• WHAT IS NEEDED
Could you print the listing again exactly, omitting the pictures?

[[ MATERIAL FOR THE TASK open ]]

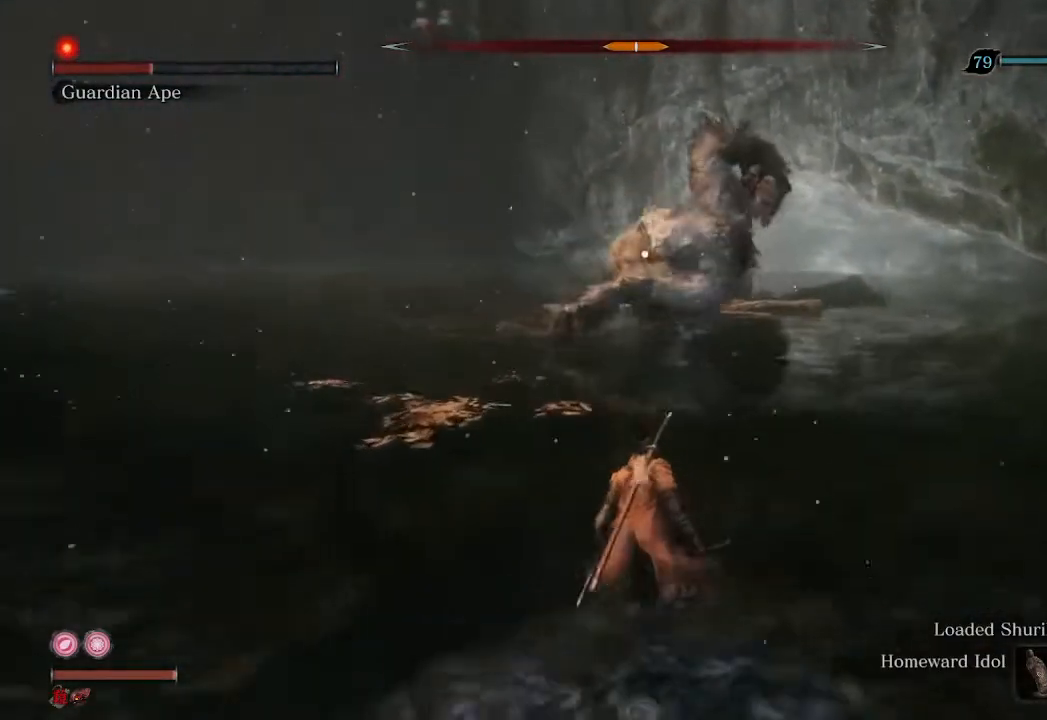
{"buttons": [], "left_stick": "up", "right_stick": "center", "events": []}
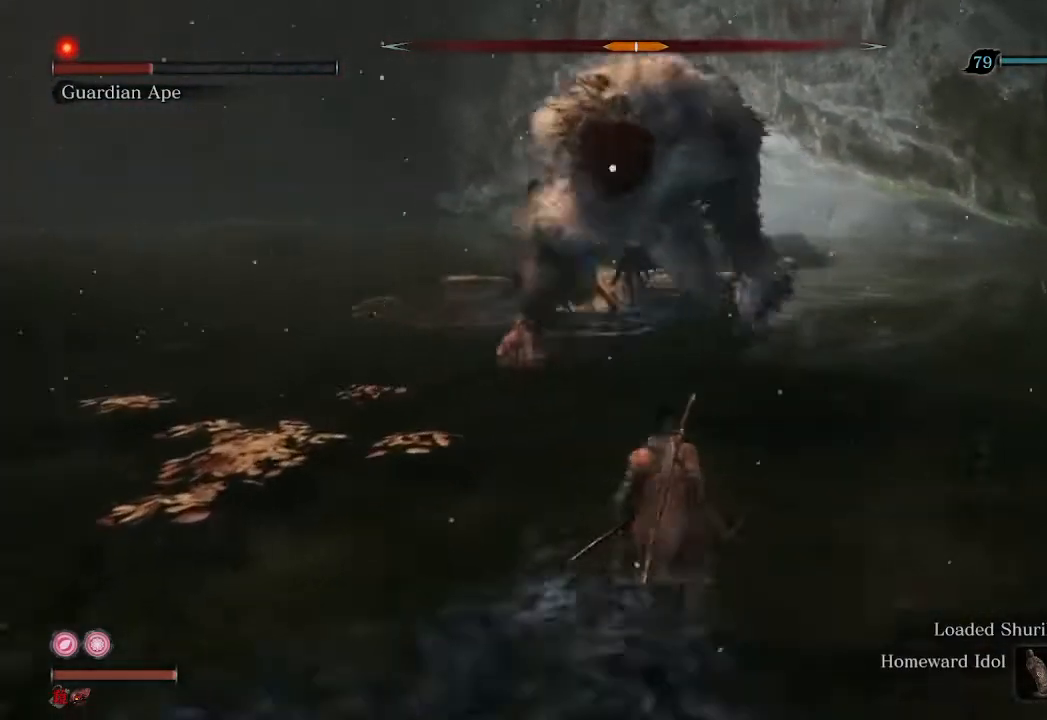
{"buttons": [], "left_stick": "up", "right_stick": "center", "events": [[367, "R1", "down"], [467, "R1", "up"]]}
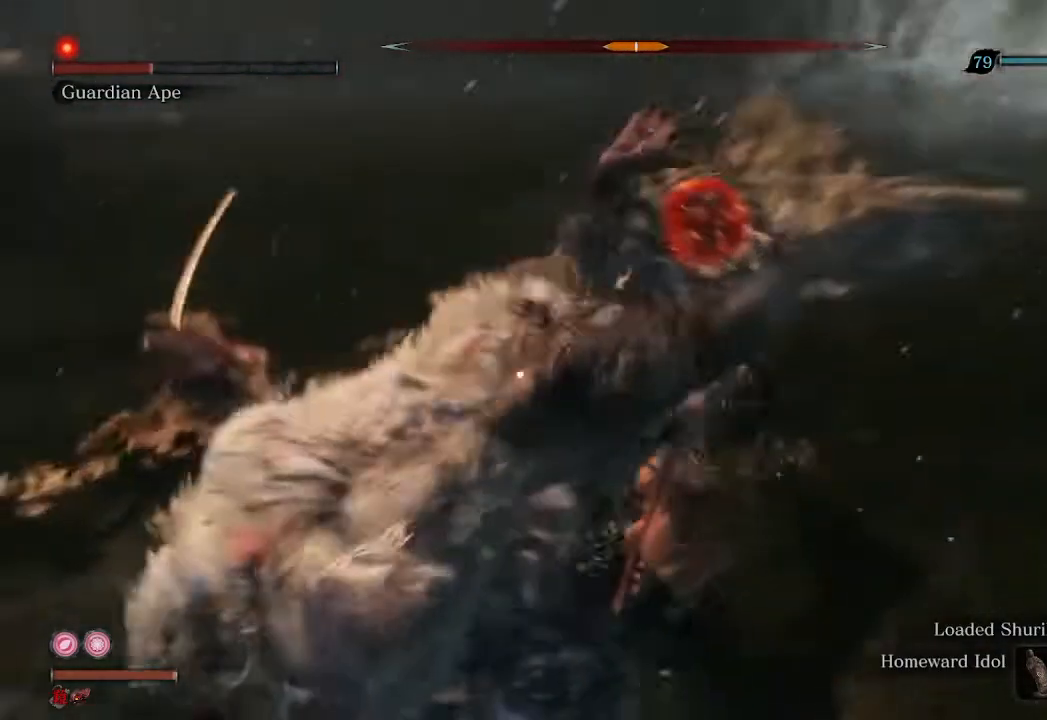
{"buttons": ["R1"], "left_stick": "center", "right_stick": "center", "events": [[400, "R1", "down"], [500, "left_stick", "center"]]}
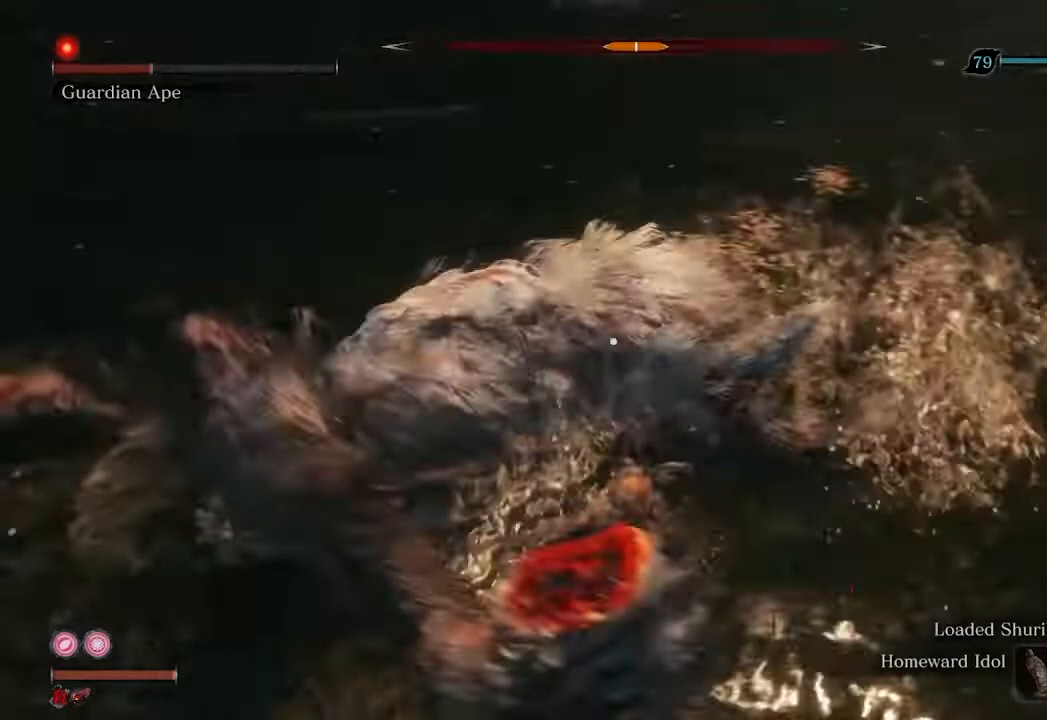
{"buttons": [], "left_stick": "center", "right_stick": "center", "events": [[33, "R1", "up"]]}
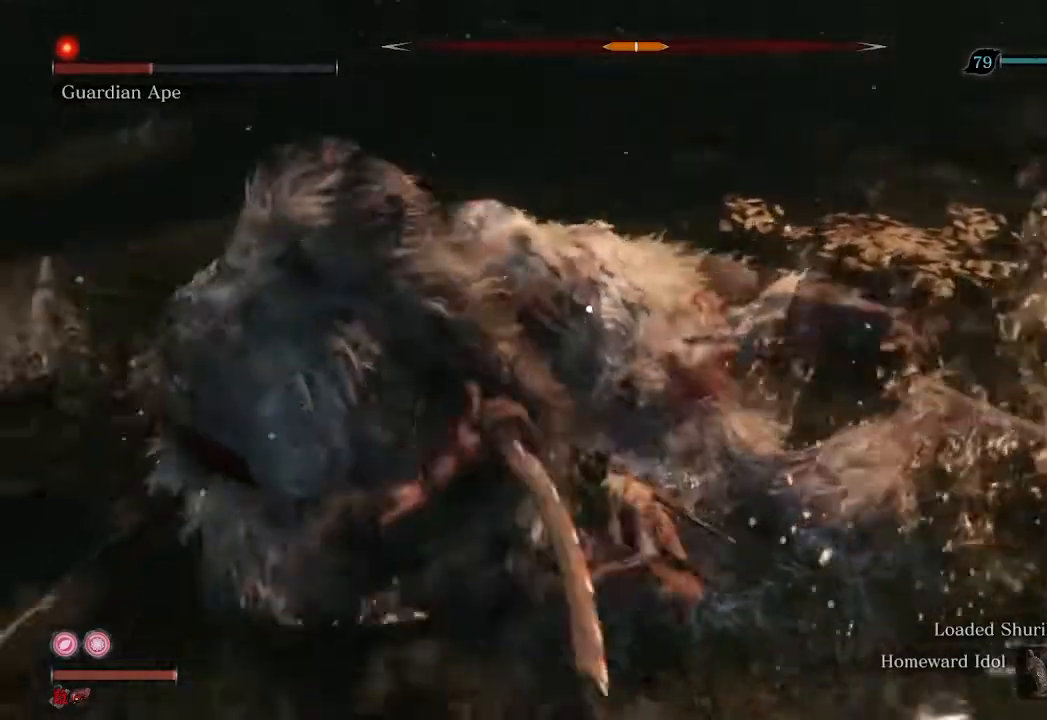
{"buttons": [], "left_stick": "left", "right_stick": "center", "events": [[67, "left_stick", "left"], [267, "R2", "down"], [467, "R2", "up"]]}
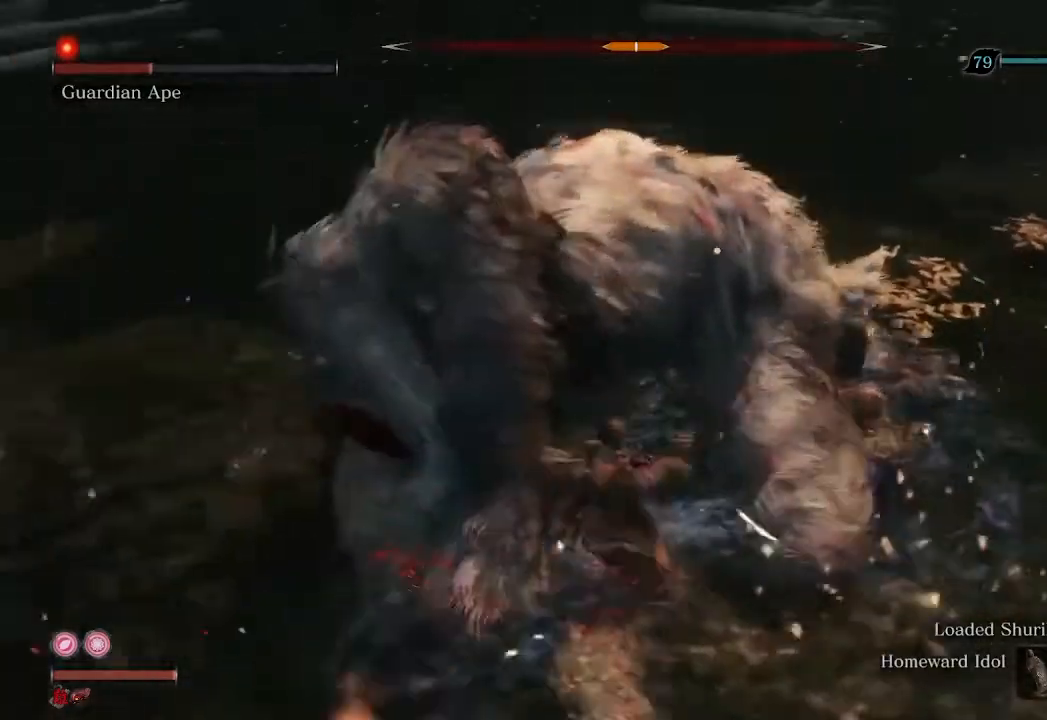
{"buttons": [], "left_stick": "up-left", "right_stick": "center", "events": [[500, "left_stick", "up-left"]]}
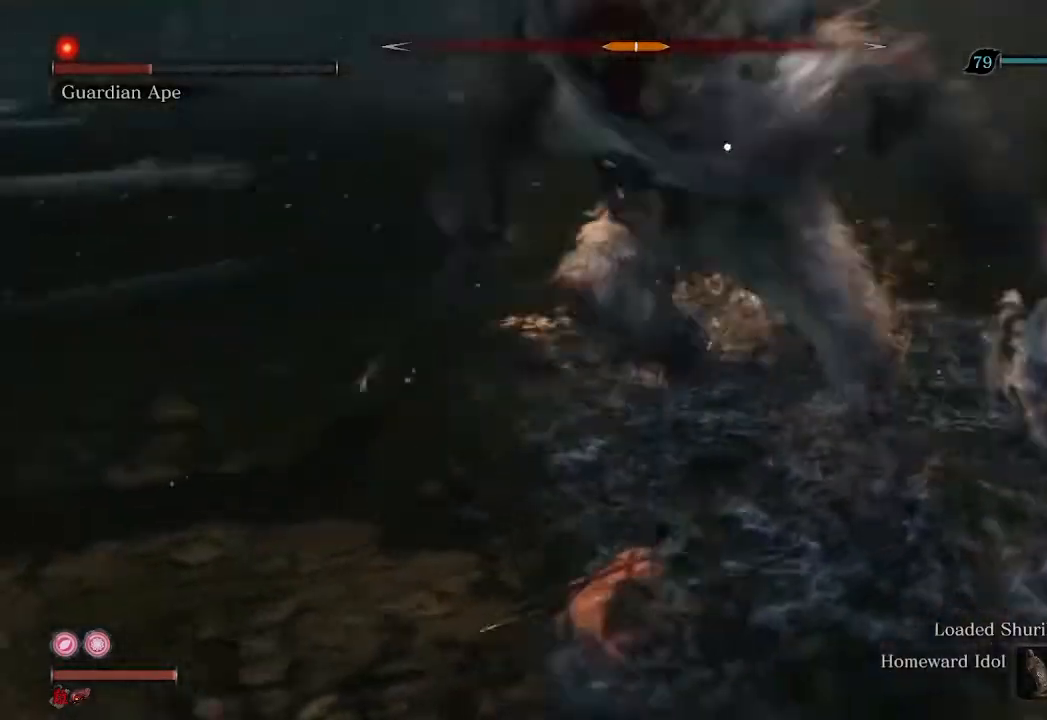
{"buttons": [], "left_stick": "center", "right_stick": "center", "events": [[100, "left_stick", "up"], [500, "left_stick", "center"]]}
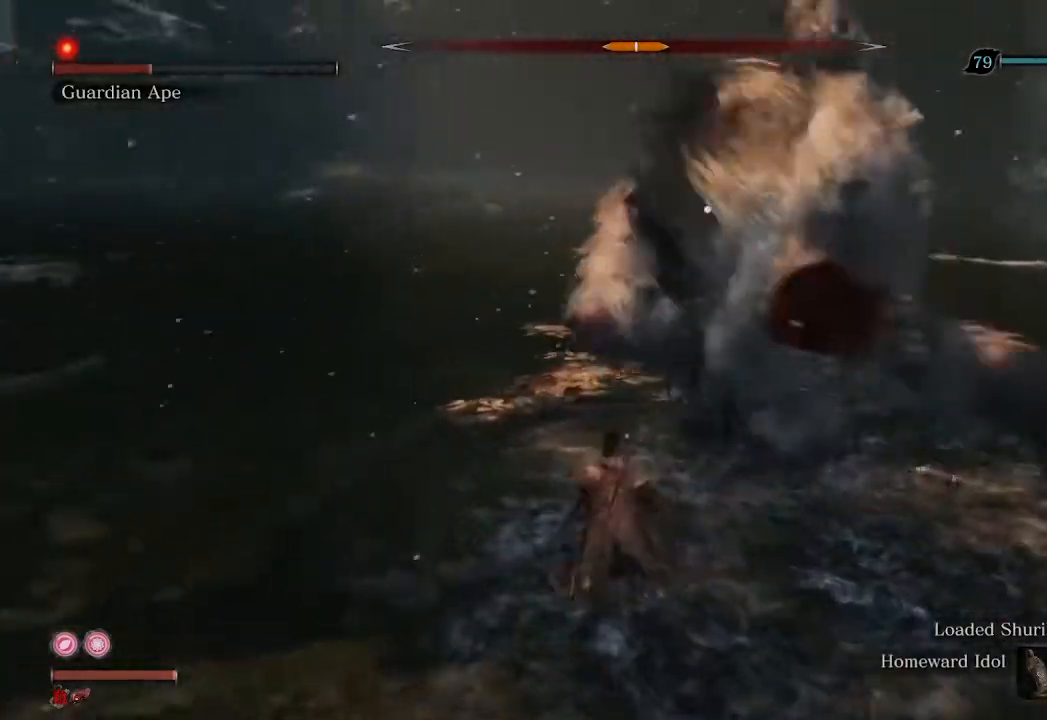
{"buttons": [], "left_stick": "center", "right_stick": "center", "events": [[167, "L1", "down"], [267, "L1", "up"]]}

[[ MATERIAL FOR THE TASK closed ]]

• FINISHED EXERCISE
{"buttons": [], "left_stick": "up", "right_stick": "center", "events": []}
{"buttons": [], "left_stick": "up", "right_stick": "center", "events": [[367, "R1", "down"], [467, "R1", "up"]]}
{"buttons": ["R1"], "left_stick": "center", "right_stick": "center", "events": [[400, "R1", "down"], [500, "left_stick", "center"]]}
{"buttons": [], "left_stick": "center", "right_stick": "center", "events": [[33, "R1", "up"]]}
{"buttons": [], "left_stick": "left", "right_stick": "center", "events": [[67, "left_stick", "left"], [267, "R2", "down"], [467, "R2", "up"]]}
{"buttons": [], "left_stick": "up-left", "right_stick": "center", "events": [[500, "left_stick", "up-left"]]}
{"buttons": [], "left_stick": "center", "right_stick": "center", "events": [[100, "left_stick", "up"], [500, "left_stick", "center"]]}
{"buttons": [], "left_stick": "center", "right_stick": "center", "events": [[167, "L1", "down"], [267, "L1", "up"]]}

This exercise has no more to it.